Neutrinos are uncharged elementary particles that rarely interact with other particles and may or may not lack mass.
“Neutrinos have been very mysterious,” Erwin said. “We have believed for many years that they have no mass.”
Matter decaying radioactively will give off the harmless neutrinos as they pass through the soil beneath Wisconsin residents over the course of the next few weeks.
“So far the beam has been working as designed,” University of Minnesota-Twin Cities physics professor Ken Heller said.
The University of Minnesota is home to many of the scientists working on this experiment with Erwin as the only representative from UW.
The “far detector” in Soudan has been operating for more than a year, according to Heller, and thus far scientists have seen only cosmic ray events there. Heller added he expects the Soudan laboratory to begin detecting the neutrino beam sometime near the end of March.
“It depends a little bit on the details of bringing up the beam,” Heller said. “We want to be careful in bringing the neutrino beam up — it’s a very high-intensity beam.”
Erwin said he hopes the experiment will continue to provide evidence for the supposed mass of neutrinos, opening the door to exciting possibilities concerning the makeup of the universe.
“As they travel, they change their ‘flavor,’ like a fox changing into a coyote or something” Erwin said, adding the only theoretical way neutrinos can change their nature is to have mass.
According to Erwin, there is a huge amount of missing matter in the universe not accounted for in visible matter and the discovery of neutrino mass could impact this theory.
“We look out and we see galaxies and planets and we know what the sum total is, and the stuff we see is just 5 percent of [that] total,” he said.
Erwin credits scientists in Japan for paving the way for American scientists in the field of neutrino science.
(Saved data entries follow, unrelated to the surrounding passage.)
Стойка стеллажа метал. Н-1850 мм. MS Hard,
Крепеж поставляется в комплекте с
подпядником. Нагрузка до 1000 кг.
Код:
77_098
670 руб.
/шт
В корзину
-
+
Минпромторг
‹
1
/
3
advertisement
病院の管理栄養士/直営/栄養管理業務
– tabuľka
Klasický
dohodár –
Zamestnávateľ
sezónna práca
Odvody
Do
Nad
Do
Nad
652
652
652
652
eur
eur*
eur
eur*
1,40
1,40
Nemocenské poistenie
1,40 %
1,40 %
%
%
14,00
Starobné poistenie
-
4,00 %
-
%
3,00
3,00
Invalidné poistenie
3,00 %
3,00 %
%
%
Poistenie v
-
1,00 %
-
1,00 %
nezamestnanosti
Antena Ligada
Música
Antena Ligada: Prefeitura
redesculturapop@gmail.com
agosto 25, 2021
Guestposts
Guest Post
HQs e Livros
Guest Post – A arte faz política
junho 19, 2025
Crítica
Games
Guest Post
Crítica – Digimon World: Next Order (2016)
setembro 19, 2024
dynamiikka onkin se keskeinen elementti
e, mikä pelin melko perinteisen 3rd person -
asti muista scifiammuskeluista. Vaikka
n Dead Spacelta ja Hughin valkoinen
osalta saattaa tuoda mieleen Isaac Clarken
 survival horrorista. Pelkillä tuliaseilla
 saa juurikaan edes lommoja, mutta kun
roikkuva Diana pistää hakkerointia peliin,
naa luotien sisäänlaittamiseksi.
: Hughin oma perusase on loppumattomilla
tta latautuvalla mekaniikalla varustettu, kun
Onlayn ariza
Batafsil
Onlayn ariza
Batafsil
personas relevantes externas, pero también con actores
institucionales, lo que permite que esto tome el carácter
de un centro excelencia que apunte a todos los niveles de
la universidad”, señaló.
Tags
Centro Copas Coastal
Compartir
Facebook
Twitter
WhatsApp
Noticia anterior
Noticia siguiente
“The Japanese have been tracking down this thing with cosmic rays from outer space that hit the upper atmosphere and [then] make neutrinos up there,” Erwin said. “They have been comparing the neutrinos that have come from the other side of the world with the ones that have come from this side. They’re the pioneers.”
Experiments in Japan have been concentrated on neutrinos in the atmosphere derived from the sun, the first place neutrinos were noticed.
“The Japanese are pretty excited about it,” Erwin said. “It’s the first time they’ve been the leaders in something this exciting.”
Expressing his enthusiasm over the upcoming experiment, Erwin stressed, “this changes everything we’ve been thinking for the last 50 years.”